Just how “new” do medical diagnostic or software inventions have to be to get patented? As “new” as a game using a new or original deck of cards?
Practitioners who’ve been trying to get such patents through the Patent and Trademark Office – not to mention the U.S. district courts and Federal Circuit – might be surprised to hear that they haven’t been playing with a new deck when it comes to their inventions – at least not where the PTO has been concerned.
On March 10, the Federal Circuit held that a variation on blackjack using standard playing cards is not patent-eligible. In re Smith, No. 2015-1664 (Fed. Cir. March 10, 2016).
The game at issue failed Alice step one because playing a wagering game is an abstract idea. It failed step two because “shuffling and dealing a standard deck of cards are purely conventional activities.” However, the court also said – and noted that the PTO “acknowledged as much during oral argument” – that “claims directed to conducting a game using a new or original deck of cards” could potentially satisfy step two.
Medical and software practitioners might well think they have been presenting inventions comparable to “a new or original deck of cards” all along – while still being soundly rejected under 35 U.S.C. §10, the section of the U.S. code governing patentable inventions.
The two U.S. Supreme Court cases that supplied the notorious two-part test are instructive.
In Mayo Collaborative Servs. v. Prometheus Labs. Inc., 132 S. Ct. 1289, 2012 BL 66018, 101 U.S.P.Q.2d 1961 (2012), the corresponding “conventional activities” — essentially limitations that were unable to save the diagnostic claims — were “administering” a drug and “analyzing” its effects. One could argue that those functions are comparable to “shuffling and dealing” such that inventions on “administering and analyzing” a “new or original drug” would be patent-eligible. But they weren’t.
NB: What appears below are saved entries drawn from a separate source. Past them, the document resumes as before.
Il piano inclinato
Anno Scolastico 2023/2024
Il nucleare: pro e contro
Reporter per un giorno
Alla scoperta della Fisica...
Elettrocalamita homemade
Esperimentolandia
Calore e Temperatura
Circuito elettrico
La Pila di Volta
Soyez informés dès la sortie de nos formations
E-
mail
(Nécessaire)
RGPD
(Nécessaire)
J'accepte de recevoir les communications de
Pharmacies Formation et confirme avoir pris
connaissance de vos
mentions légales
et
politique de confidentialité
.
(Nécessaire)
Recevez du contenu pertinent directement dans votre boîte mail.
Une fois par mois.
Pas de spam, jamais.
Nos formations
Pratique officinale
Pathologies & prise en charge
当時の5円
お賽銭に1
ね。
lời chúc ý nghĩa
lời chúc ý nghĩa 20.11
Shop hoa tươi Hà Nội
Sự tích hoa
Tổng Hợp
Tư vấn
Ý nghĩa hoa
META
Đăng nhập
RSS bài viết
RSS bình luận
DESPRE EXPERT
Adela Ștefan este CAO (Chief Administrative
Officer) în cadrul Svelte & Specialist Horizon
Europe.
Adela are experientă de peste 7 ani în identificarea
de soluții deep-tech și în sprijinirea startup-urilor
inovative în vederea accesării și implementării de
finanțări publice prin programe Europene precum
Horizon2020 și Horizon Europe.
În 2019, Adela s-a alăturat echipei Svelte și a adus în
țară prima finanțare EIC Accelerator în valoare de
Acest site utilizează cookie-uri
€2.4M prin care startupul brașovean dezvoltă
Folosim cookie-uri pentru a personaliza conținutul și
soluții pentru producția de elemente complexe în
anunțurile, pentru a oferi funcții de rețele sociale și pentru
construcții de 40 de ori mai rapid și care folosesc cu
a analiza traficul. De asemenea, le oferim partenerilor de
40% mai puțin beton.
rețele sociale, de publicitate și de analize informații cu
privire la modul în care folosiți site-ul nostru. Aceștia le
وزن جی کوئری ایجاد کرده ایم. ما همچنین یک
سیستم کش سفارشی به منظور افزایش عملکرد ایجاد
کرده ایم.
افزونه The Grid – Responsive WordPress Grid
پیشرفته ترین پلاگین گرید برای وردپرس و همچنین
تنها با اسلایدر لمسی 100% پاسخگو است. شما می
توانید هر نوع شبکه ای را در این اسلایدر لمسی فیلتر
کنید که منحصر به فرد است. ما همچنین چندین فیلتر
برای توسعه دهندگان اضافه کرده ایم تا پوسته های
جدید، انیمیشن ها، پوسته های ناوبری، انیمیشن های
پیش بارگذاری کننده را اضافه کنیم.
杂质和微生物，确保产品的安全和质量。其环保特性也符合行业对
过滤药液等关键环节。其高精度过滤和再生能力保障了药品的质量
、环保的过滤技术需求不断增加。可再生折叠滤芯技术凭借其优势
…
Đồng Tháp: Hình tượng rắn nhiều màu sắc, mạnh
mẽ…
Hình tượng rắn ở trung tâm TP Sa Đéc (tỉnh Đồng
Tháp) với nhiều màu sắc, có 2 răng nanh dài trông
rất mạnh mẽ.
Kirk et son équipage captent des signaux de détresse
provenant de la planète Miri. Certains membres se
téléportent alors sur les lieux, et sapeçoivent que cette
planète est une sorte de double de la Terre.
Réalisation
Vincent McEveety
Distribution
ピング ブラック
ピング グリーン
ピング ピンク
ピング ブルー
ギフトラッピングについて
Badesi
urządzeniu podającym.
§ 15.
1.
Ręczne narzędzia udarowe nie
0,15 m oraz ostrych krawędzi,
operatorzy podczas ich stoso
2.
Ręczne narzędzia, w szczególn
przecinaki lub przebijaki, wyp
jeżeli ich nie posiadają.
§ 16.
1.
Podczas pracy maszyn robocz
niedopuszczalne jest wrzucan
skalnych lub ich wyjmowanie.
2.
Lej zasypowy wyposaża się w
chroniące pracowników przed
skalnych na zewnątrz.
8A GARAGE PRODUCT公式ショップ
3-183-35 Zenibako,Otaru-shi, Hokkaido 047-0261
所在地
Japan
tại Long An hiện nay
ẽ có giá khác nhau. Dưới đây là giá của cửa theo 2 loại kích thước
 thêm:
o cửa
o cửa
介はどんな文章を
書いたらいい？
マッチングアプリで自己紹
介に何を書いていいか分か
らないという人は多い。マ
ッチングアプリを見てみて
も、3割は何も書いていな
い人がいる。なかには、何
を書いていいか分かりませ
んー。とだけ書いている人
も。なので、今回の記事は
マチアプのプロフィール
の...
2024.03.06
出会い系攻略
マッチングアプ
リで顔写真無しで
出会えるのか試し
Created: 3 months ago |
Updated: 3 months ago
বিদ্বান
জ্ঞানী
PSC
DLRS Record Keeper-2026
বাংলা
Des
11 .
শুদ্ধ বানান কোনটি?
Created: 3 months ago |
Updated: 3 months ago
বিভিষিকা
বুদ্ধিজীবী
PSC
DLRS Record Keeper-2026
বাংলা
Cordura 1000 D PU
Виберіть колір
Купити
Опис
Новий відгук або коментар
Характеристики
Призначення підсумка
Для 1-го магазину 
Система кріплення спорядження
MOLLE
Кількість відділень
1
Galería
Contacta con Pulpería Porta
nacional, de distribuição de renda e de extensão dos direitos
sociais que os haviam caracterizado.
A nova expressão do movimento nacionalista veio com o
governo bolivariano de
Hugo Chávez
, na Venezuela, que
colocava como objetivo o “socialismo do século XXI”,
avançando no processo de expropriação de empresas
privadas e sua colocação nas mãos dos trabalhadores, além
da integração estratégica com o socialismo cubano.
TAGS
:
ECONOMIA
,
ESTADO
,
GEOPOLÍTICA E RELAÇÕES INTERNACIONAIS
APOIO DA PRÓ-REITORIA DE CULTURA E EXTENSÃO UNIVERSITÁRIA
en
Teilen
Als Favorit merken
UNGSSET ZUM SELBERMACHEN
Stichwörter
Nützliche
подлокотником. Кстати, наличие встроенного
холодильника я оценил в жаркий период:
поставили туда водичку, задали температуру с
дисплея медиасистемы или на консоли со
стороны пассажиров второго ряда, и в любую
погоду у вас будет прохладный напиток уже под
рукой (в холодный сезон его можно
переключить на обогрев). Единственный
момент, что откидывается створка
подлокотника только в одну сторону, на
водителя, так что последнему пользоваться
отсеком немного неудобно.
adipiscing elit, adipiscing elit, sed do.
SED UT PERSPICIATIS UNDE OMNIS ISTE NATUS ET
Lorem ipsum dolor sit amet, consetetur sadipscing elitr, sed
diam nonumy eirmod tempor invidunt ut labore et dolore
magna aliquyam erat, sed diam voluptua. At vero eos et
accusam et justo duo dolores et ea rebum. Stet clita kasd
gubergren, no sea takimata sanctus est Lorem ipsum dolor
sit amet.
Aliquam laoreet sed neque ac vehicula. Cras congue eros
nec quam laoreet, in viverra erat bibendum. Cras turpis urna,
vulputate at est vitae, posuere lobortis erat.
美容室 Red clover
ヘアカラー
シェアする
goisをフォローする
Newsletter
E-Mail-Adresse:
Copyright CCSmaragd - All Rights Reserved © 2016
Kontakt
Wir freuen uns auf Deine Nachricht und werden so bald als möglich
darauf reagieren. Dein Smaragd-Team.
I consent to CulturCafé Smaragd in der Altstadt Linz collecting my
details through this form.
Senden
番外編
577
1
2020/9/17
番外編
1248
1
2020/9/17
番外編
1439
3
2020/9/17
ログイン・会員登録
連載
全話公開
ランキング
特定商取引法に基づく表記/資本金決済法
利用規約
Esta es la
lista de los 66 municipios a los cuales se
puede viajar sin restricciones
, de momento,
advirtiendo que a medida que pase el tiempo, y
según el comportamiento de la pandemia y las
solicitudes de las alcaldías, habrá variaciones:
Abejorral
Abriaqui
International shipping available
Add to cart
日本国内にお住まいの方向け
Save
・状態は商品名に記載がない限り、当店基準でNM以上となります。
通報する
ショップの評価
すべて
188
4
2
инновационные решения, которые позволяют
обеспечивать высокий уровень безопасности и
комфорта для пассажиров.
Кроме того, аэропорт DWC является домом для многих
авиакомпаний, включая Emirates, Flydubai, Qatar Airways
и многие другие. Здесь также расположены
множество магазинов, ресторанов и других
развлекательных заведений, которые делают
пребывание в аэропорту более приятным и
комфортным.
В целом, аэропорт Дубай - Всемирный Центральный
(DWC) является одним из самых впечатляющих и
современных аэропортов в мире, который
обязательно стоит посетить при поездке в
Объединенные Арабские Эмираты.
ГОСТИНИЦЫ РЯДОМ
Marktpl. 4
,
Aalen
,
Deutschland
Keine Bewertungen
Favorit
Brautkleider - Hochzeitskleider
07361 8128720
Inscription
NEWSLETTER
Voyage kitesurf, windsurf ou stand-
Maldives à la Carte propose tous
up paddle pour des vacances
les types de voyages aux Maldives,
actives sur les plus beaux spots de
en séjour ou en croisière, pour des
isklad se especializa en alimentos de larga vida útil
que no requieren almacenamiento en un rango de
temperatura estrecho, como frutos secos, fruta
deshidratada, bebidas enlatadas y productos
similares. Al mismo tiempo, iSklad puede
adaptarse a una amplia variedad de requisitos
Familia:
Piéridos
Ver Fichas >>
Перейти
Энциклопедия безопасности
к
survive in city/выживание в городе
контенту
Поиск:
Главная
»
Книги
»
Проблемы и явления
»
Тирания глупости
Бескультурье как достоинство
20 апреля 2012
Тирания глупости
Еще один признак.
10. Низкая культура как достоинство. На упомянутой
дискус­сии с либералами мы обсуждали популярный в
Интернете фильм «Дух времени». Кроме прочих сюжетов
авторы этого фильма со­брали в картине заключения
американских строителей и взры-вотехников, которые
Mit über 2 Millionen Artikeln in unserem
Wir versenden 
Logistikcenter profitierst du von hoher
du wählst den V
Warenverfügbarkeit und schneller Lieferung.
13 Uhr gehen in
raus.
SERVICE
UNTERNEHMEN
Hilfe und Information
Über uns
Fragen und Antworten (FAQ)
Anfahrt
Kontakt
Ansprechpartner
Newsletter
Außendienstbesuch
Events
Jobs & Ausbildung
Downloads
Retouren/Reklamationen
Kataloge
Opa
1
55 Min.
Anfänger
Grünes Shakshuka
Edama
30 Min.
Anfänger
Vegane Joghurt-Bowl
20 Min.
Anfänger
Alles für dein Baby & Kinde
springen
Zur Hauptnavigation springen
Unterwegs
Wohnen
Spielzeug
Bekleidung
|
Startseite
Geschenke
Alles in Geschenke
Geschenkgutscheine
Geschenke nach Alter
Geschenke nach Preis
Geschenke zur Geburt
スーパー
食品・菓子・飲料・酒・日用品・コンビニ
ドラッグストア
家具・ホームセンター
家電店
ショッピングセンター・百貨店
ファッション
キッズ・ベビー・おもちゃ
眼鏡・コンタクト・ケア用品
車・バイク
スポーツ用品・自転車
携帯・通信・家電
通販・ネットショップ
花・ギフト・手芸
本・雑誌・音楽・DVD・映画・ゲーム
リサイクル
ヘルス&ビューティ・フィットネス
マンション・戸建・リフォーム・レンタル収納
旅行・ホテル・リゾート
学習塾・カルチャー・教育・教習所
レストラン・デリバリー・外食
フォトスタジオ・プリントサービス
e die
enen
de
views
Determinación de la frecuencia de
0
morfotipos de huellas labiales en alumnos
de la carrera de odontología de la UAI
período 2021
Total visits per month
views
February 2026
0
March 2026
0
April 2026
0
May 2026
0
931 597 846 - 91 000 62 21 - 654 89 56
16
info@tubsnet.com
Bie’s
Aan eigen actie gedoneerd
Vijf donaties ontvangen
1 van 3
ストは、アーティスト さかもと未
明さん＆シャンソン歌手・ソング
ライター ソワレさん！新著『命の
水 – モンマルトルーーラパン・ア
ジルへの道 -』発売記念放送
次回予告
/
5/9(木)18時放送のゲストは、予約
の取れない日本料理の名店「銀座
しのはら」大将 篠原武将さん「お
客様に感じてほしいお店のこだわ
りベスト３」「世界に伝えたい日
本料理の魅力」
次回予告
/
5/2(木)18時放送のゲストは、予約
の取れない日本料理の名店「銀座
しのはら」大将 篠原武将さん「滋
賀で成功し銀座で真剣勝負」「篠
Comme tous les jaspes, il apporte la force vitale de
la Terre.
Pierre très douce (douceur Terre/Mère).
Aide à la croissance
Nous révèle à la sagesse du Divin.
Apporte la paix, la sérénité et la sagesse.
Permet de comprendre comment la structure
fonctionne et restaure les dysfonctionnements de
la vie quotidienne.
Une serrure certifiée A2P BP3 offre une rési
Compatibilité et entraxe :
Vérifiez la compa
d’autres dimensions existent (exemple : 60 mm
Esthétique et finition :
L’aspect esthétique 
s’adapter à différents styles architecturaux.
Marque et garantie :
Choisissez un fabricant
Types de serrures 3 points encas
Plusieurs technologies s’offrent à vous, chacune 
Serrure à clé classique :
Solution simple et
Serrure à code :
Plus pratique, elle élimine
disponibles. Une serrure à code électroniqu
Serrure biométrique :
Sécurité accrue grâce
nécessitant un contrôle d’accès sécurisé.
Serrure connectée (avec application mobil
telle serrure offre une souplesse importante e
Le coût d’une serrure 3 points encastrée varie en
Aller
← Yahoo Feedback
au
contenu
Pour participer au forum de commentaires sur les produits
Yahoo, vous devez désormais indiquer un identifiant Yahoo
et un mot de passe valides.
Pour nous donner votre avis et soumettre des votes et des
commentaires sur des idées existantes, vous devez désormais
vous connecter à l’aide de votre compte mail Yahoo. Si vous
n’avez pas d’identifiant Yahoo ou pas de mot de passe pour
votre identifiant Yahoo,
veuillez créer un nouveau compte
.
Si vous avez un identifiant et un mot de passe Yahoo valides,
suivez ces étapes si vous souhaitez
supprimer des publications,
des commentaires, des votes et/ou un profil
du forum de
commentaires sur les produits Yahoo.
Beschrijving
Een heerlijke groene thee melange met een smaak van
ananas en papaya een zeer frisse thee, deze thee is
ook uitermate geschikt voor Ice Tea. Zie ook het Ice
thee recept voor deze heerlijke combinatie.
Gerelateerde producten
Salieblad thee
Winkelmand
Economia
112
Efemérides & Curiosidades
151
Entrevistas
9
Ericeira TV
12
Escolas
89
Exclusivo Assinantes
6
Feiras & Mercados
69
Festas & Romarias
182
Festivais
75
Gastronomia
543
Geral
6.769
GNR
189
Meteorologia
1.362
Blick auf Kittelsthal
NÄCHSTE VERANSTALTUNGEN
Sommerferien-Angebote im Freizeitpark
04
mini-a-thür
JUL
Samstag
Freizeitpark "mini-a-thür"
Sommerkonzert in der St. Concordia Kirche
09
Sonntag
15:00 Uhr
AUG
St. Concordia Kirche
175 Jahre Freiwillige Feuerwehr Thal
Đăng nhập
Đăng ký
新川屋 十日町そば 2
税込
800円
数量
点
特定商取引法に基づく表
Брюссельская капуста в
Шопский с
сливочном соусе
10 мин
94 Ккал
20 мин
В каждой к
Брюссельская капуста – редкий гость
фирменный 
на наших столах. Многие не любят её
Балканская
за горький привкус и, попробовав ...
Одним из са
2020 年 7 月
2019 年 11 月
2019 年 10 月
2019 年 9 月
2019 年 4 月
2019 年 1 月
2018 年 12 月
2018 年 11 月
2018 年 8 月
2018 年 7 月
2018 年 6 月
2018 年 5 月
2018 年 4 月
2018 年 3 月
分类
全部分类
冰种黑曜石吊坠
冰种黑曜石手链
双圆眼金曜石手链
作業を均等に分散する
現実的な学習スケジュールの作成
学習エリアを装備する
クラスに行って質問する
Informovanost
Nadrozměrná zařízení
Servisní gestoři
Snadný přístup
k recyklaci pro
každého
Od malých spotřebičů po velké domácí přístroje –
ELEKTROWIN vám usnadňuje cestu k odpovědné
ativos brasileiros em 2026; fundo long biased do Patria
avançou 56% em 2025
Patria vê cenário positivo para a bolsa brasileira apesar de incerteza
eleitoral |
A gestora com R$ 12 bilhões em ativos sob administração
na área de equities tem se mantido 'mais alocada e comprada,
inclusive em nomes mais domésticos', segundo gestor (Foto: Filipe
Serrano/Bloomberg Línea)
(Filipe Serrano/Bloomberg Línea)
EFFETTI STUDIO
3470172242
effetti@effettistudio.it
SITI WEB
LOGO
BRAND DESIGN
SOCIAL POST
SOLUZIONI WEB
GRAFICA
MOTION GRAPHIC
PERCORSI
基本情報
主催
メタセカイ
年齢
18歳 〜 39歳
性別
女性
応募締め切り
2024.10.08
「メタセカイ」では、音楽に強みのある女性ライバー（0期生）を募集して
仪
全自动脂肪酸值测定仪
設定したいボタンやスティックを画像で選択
In Alice Corp. Pty Ltd. v. CLS Bank Int'l, 134 S. Ct. 2347, 2014 BL 170103, 110 U.S.P.Q.2d 1976 (2014), the activities that fell short of step two were “electronic recordkeeping” and computer-based functions that “obtain data, adjust account balances, and issue automated instructions.” It could be that it’s harder to put a “new or original” label on records, data, balances and instructions. But that is precisely what the patent owner argued: that “shadow records” were new. But apparently, not new enough.
Perhaps it’s time for the PTO and/or the court to clarify the “acknowledged” exception to patent ineligibility in Smith.